Review: 6/25/4 Herbie Hancock: Carnegie Hall; New York, NY
Lineup: Herbie Hancock, piano
Wayne Shorter, saxophones
Dave Holland, bass
Brian Blade, drums
Very good things happen when jazz meets jam.
Out of the blue came Bill Cosby to introduce the band, and we were off. They opened with a mesmerizing 15 minute J-A-M. It started with a Hancock solo for about 3 minutes, then Holland, Blade, and finally Shorter coming in one at a time in 3 minute intervals. Very minor and heavy jam with incredible dynamics. The staggered entrances were extremely exciting, because you wondered when each member was going to actually start playing. Each member\'s entrance was so subtle it was like he had been playing all along. They each just eased right into it. They explored several areas of tension and dynamic individually and as a team. Superb listening throughout. The ending was incredible, a decrescendo that lasted so long that it is impossible to say when it actually started. The volume decreased and decreased, then let out so smoothly that when it was finally over, the whole room was dead silent for a good 20 seconds before people finally accepted that it was over and began applauding. As professional a jam as I\'ve ever seen!

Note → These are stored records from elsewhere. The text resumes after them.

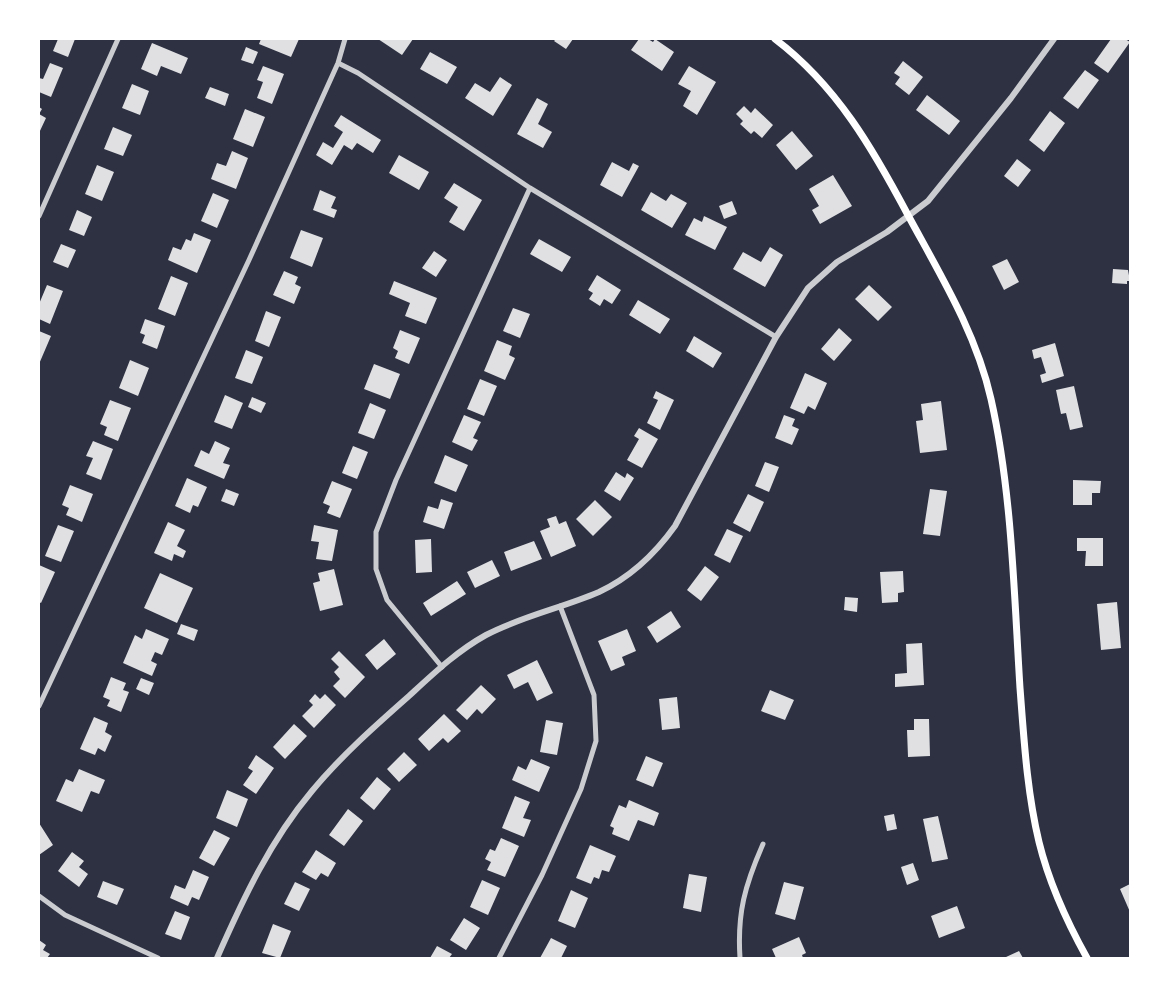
<svg xmlns="http://www.w3.org/2000/svg" width="1169" height="997" font-family="'Titillium Web',sans-serif">
  <style>
    .building { fill: #e0e0e3 }
    .lines { fill: none; stroke-linecap: round; stroke-linejoin: round }
    .minor { stroke: #caccd0; stroke-width: 5 }
    .tertiary { stroke: #caccd0; stroke-width: 6 }
    .secondary { stroke: #fff; stroke-width: 7 }
  </style>
  <rect width="100%" height="100%" fill="#2d3142"/>
  <path class="building" d="M58 39H75L68 57 53 51Z
    M261 39H299L291 57 259 44Z
    M378 39H413L402 55Z
    M556 39H573L566 49 554 41Z
    M639 39H648L653 42 655 39 674 52 662 71 631 50Z
    M1111 39H1125L1130 42 1108 73 1094 63Z
    M152 43 188 58 181 74 161 66 157 76 141 69Z
    M246 47 258 52 253 64 241 60Z
    M430 52 457 67 447 84 420 69Z
    M903 61 923 77 909 95 895 84 900 77 894 73Z
    M50 63 63 68 51 97 39 92V78L43 79Z
    M263 66 284 74 272 104 257 98 263 82 257 80Z
    M689 66 716 82 697 115 683 106 691 91 678 84Z
    M1085 70 1099 80 1078 109 1063 98Z
    M500 77 512 85 493 116 465 98 475 83 490 92Z
    M132 84 149 91 140 115 122 108Z
    M210 87 229 94 225 106 205 98Z
    M927 95 960 121 949 135 916 110Z
    M537 98 548 104 538 124 552 132 543 148 517 134Z
    M744 106 751 113 755 108 773 125 762 138 754 131 751 134 740 124 743 121 736 114Z
    M39 107 42 109 39 114 46 118 39 133Z
    M245 109 265 117 253 147 233 139Z
    M1050 111 1065 123 1044 152 1029 140Z
    M341 115 381 140 373 153 357 143 352 150 344 145 332 165 316 155 323 142 333 148 343 132 334 126Z
    M113 127 132 135 123 156 104 149Z
    M792 131 813 156 796 170 776 145Z
    M232 151 248 158 236 189 211 179 217 163 226 166Z
    M399 155 429 172 419 190 389 173Z
    M1017 159 1031 170 1018 187 1004 176Z
    M612 162 629 171 633 163 639 166 622 197 600 185Z
    M97 165 114 172 102 201 85 194Z
    M833 175 852 206 820 224 812 210 819 206 809 189Z
    M454 183 482 200 464 231 449 222 458 207 444 198Z
    M320 190 336 197 331 208 337 210 334 218 313 210Z
    M651 192 666 201 671 194 687 203 672 228 641 210Z
    M213 193 229 200 217 228 201 221Z
    M732 201 737 214 724 219 719 206Z
    M77 210 92 217 84 236 69 230Z
    M704 216 727 227 715 250 685 235 694 218 702 222Z
    M301 230 323 238 312 267 290 258Z
    M194 233 211 240 197 273 168 260 173 247 181 250 186 239 191 241Z
    M539 239 571 257 562 272 530 254Z
    M61 244 76 250 68 268 53 262Z
    M770 247 783 255 765 287 733 269 743 252 761 262Z
    M434 251 447 260 436 277 422 268Z
    M1007 259 1019 282 1004 290 992 266Z
    M1113 269 1128 270 1130 281H1127V284L1112 283Z
    M284 271 298 277 295 284 301 287 294 304 273 295Z
    M597 275 621 290 612 304 604 299 600 306 589 299 593 293 588 290Z
    M171 276 188 283 175 316 158 309Z
    M394 281 437 298 426 324 405 316 410 303 389 294Z
    M47 285 63 291 50 324 39 319V304Z
    M869 285 892 307 878 321 855 299Z
    M638 300 670 319 660 334 629 315Z
    M513 308 530 314 520 338 503 331Z
    M266 311 281 317 269 347 255 341Z
    M145 319 165 326 157 349 142 343 145 335 140 333Z
    M839 328 852 340 834 361 821 349Z
    M400 330 420 338 409 364 395 358 398 351 393 348Z
    M39 331 51 336 39 364Z
    M694 336 722 353 713 368 686 351Z
    M497 340 512 346 509 355 515 358 505 380 484 371Z
    M1055 343 1064 376 1042 383 1040 375 1046 373 1041 357 1034 359 1032 350Z
    M246 350 263 357 252 384 235 378Z
    M130 360 149 368 138 396 119 388Z
    M374 364 400 374 390 399 364 389Z
    M805 373 827 383 815 410 808 406 804 414 790 408Z
    M480 379 497 386 484 416 467 409Z
    M1074 386 1083 427 1070 430 1066 413 1061 414 1056 390Z
    M656 391 674 400 660 430 647 423 658 400 653 398Z
    M225 395 243 403 232 429 214 422Z
    M252 397 266 403 261 413 248 407Z
    M110 400 131 408 118 441 104 435 107 427 100 424Z
    M941 401 947 450 920 453 916 421 923 420 921 404Z
    M370 403 386 410 374 439 358 433Z
    M464 415 481 422 473 438 478 440 472 451 452 442Z
    M784 415 795 419 792 426 799 429 792 445 775 438Z
    M639 428 658 439 642 468 627 460 639 439 634 436Z
    M93 441 113 449 101 480 86 474 93 458 86 456Z
    M215 441 230 448 223 463 230 465 224 479 194 466 201 450 209 454Z
    M353 446 368 452 357 479 342 473Z
    M445 455 468 465 456 492 434 483Z
    M765 462 779 467 769 492 755 486Z
    M616 472 625 478 627 473 634 478 620 501 604 491Z
    M187 478 207 487 198 507 193 505 190 513 175 506Z
    M1073 480 1101 481 1100 493H1092V505H1073Z
    M332 481 352 489 340 518 327 513 330 506 323 503Z
    M70 485 93 494 82 522 66 515 69 508 62 505Z
    M226 489 239 494 234 506 221 501Z
    M930 489 947 491 940 536 923 534Z
    M748 494 764 502 750 532 733 523Z
    M441 499 453 503 444 529 423 522 428 506 438 509Z
    M595 500 612 517 593 536 576 519Z
    M556 516 559 524 566 521 576 546 551 557 540 531 550 527 547 519Z
    M168 522 185 530 177 546 186 551 183 558 174 554 172 561 154 553Z
    M58 525 74 531 61 562 45 556Z
    M314 525 338 530 332 561 316 559 319 542 311 541Z
    M727 529 743 536 730 563 714 555Z
    M1077 538H1103V566H1085L1086 551H1077Z
    M431 539 432 572 416 573 415 540Z
    M534 541 542 559 511 571 504 552Z
    M492 560 500 576 475 588 467 572Z
    M39 565 55 572 41 603 39 602Z
    M705 566 719 577 701 601 687 590Z
    M334 569 343 605 320 611 313 583 320 581 318 573Z
    M903 571 904 592 898 593V602L882 603 880 572Z
    M160 573 193 588 177 623 144 608Z
    M457 581 466 594 431 616 423 603Z
    M845 597 858 598 857 612 844 610Z
    M1117 602 1121 648 1101 650 1097 604Z
    M671 611 681 627 657 643 647 627Z
    M181 624 198 630 194 641 177 634Z
    M146 629 169 639 162 655 155 652 151 661 157 664 152 676 123 663 135 635 142 639Z
    M627 629 636 651 622 657 625 665 611 671 598 641Z
    M384 639 396 654 377 670 365 655Z
    M922 643 924 685 895 687V674L907 673 906 644Z
    M339 651 365 677 345 698 333 686 340 679 334 672 339 667 331 659Z
    M537 660 553 693 537 701 528 682 514 689 507 675Z
    M111 677 126 683 123 690 129 692 121 712 107 706 110 700 103 697Z
    M141 678 154 683 149 695 136 689Z
    M481 685 496 699 482 714 477 709 467 720 456 710Z
    M770 690 794 700 785 720 761 711Z
    M315 694 320 699 325 694 336 705 314 728 302 716 313 705 309 701Z
    M677 697 680 728 662 730 659 699Z
    M444 714 461 731 448 743 443 738 429 751 418 739Z
    M94 717 108 723 105 732 112 736 105 752 98 748 95 755 80 749Z
    M914 719H929L930 756 908 757 907 730H914Z
    M546 720 563 723 557 755 540 752Z
    M294 724 307 736 285 759 273 747Z
    M404 752 417 765 399 782 387 769Z
    M256 755 274 768 256 794 243 785 253 771 248 768Z
    M646 756 663 763 653 787 636 780Z
    M531 759 550 767 539 792 512 780 518 766 526 770Z
    M79 769 105 780 99 794 91 791 82 812 56 801 66 779 73 782Z
    M377 777 391 789 374 810 360 798Z
    M227 790 248 799 237 827 216 818Z
    M515 796 530 802 523 818 531 820 524 837 502 828Z
    M629 800 659 813 654 826 638 820 629 841 612 834 614 828 610 826 619 805 626 808Z
    M348 809 363 821 344 846 329 835Z
    M894 814 897 829 887 831 884 816Z
    M938 816 948 859 932 862 923 819Z
    M39 823 53 845 39 855Z
    M214 830 230 838 214 866 199 858Z
    M501 838 519 846 505 877 487 870 491 862 485 859 490 849 495 851Z
    M590 845 616 856 609 872 602 870 599 879 594 877 591 884 576 878Z
    M316 850 336 863 328 877 321 873 316 880 302 872Z
    M72 852 84 861 79 867 88 874 79 887 58 871Z
    M913 863 919 880 907 885 901 867Z
    M193 870 209 877 199 900 192 897 188 906 170 898 175 885 185 889Z
    M689 874 707 877 701 912 683 908Z
    M482 880 500 888 488 915 470 907Z
    M103 881 124 889 117 905 97 897Z
    M295 882 310 889 299 911 284 904Z
    M784 882 804 887 795 920 775 914Z
    M1130 884V912L1120 889Z
    M571 890 588 898 575 928 558 921Z
    M957 906 965 928 939 938 931 916Z
    M175 911 190 917 181 940 165 934Z
    M464 918 480 928 466 950 450 940Z
    M273 924 291 931 280 958 262 953Z
    M799 937 806 953 802 955 803 958H776L772 949Z
    M551 938 567 946 561 958H540Z
    M39 940 46 945 43 950 50 954 47 958H39Z
    M437 946 452 954 449 958H430Z
    M1019 951 1023 958H1007L1006 957Z"/>
  <g class="lines">
    <path class="minor" d="M338 63 358 73 530 188 776 337
      M39 216 118 39
      M442 667 387 600 376 569V532L396 480 530 188
      M39 706 249 260 338 63 345 39
      M39 896 65 915 158 958
      M499 958 542 875 581 789 596 741 594 695 560 606
      M740 958C737 913 745 885 763 844"/>
    <path class="tertiary" d="M217 958C243 899 270 841 312 791 341 756 375 726 409 696 433 674 457 651 486 635 522 616 562 608 599 592 631 577 655 554 675 526L776 337 808 288 837 262 887 232 928 201 1011 98 1054 39"/>
    <path class="secondary" d="M775 39C837 86 873 149 909 217 941 276 976 333 991 399 1012 492 1014 593 1020 688 1024 740 1027 792 1039 842 1049 883 1067 922 1087 958"/>
  </g>
  <rect width="1169" height="997" fill="none" stroke="#ffffff" stroke-width="80"/>
</svg>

The rest of the set consisted of almost exclusively deep and minor tunes, all opening with jams before the head. They never returned to a head after solos, instead using the tunes as jam vehicles and ending with their mesmerizing and perfect decrescendos. Holland and Blade really led the way through these jams. Shorter actually offered very little in the jams, but he made his contributions count and the jams flowed beautifully with and without his playing. It is very, very rare to see a musician, particularly one of Shorter\'s prominence, to be willing to sit back for the better part of a performance. It is even rarer to see a musician play so little and yet the show still lives up to its maximum potential.
After a 1 hour 19 minute set, they left the stage, came back and encored with Cantaloupe Island. Talk about a tune I never thought I would see performed live in a million years. Hancock played a fantastic, pulsating beat throughout the tune on just the lowest 12 keys. It was an incredible piano line. After one of Shorter\'s only true solos of the evening, they mopped up with another short group jam and the only hard ending of the night. The place went nuts. My only criticism of the performance is its brevity. 1:19 is too short for any concert, sporting event, theatre production, basically any entertainment, especially when tickets are $30-$75. They had so much more to say out there that they left on the stage. Do they have somewhere else to be? If you are a professional jazz musician, what could you possibly have to do that is better than playing a gig at Carnegie Hall? Aside from that, what they did play out there was about 85% straight jamming, and a style of jamming that no jamband can get near. They listened and complimented incredibly, worked as individuals and as a cohesive unit magnificently, and the opening jam was one for the ages.